In response to the proposed permit reissuance, NELC prepared and submitted comments to DEP strongly opposing any weakening of effluent limits. The Clean Water Act explicitly prohibits such “backsliding” if the weakened limits would result in a violation of state water quality standards.
“The backsliding clause applies to Reliant,” explained NELC Attorney Theresa Labriola. “The discharge limits for the Conemaugh Station were set at levels necessary to prevent the company’s discharge from causing further harm to this already impaired river.”
At the same time, NELC contacted DEP to suggest joining forces. The one two punch of simultaneous state and federal enforcement suits appears to have captured the undivided attention of Houston-based Reliant Energy.

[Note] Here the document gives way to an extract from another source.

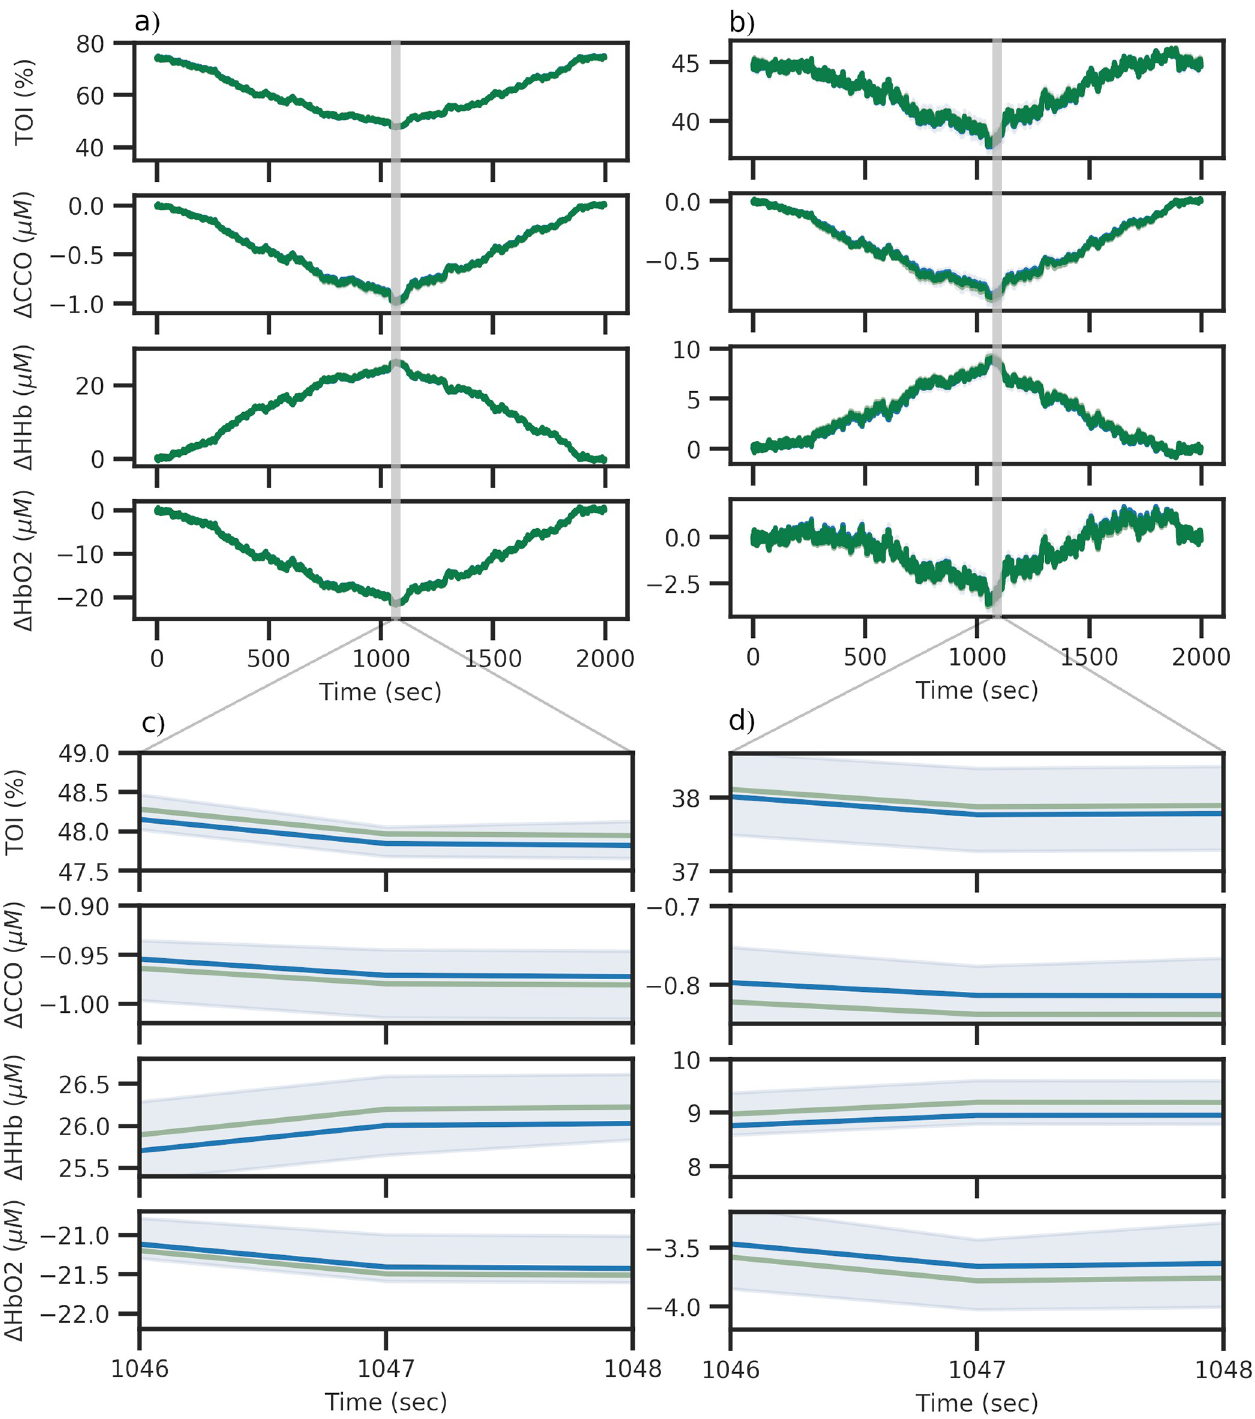
Fig 10. Comparison of predictions for healthy and impaired simulated data. Figures 10a and 10b show the predicted time series data from the healthy and impaired posteriors respectively. Each posterior was sampled 25 times and the resulting runs aggregated, with the median and 95% credible intervals plotted in dark blue and light blue respectively. Figures 10c and 10d show a zoomed in view of each output in order to show the credible interval of the posterior predictive distribution.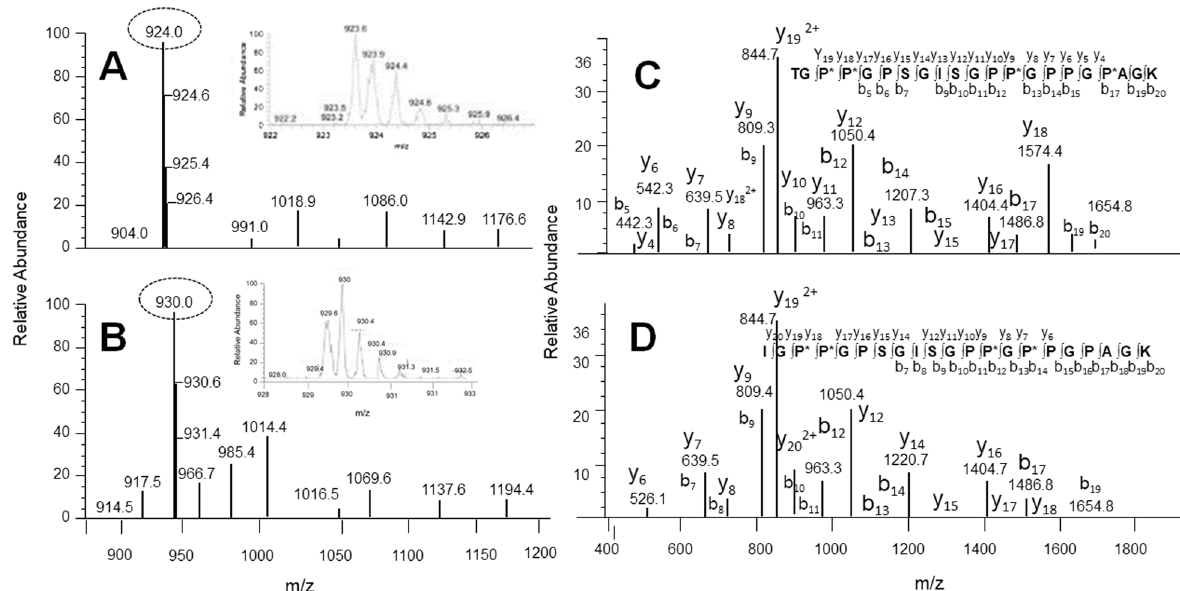
Fig. 3 (left) Mass spectra and inset spectra of a digested bovine gelatin (m/z 924) and b digested porcine gelatin (m/z 930); (right) MS spectrum of c m/z 924.0 conformed to the TGP*P *GP SGISGPP*GPPGP*AGK sequence and d MS fragments of m/z 930.0 assigned to the IGP*P*GPSGISGPP*GP*PGPAGK sequence. Note the asterisks (*) represent hydroxylation sites. Zhang et al. (2009) Copyright (2009) with permission from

The company owns 37 power plants in the United States and had nationwide revenues of $10 billion in 2005.
Shortly after the lawsuits were filed, Reliant contacted both NELC and DEP seeking to initiate settlement talks. As a result, both lawsuits and the potential permit reissuance have now been put on hold pending the outcome of settlement negotiations aimed at resolving all outstanding enforcement and permitting issues.
One very important and tangible step toward cleaning up the Conemaugh River has already occurred. As a direct result of NELC’s lawsuit, DEP conducted an in-depth, facility-wide compliance inspection of the Conemaugh Generating Station at the end of April.
That inspection uncovered previously unsuspected water pollution problems at the site. These include the unpermitted discharge of highly discolored runoff that could contain heavy metals, possible groundwater contamination from the coal storage pile, and the presence of oil and excess nutrientsi n the plant’s wastewater discharge channel.
These new violations, as well as the violations outlined in NELC’s complaint, will be addressed in settlement negotiations.
In March 2006, Penn-Environment released a study entitled “Troubled Waters,” in which data gathered under the Freedom of Information Act revealed that Reliant’s Conemaugh power plant was routinely discharging nearly three million gallons of wastewater per day containing illegal concentrations of aluminum, boron, iron, manganese, and selenium. The report also showed that Reliant was violating its monitoring requirements for mercury.
The judges in the two cases have given the parties until late winter to try to reach an agreement.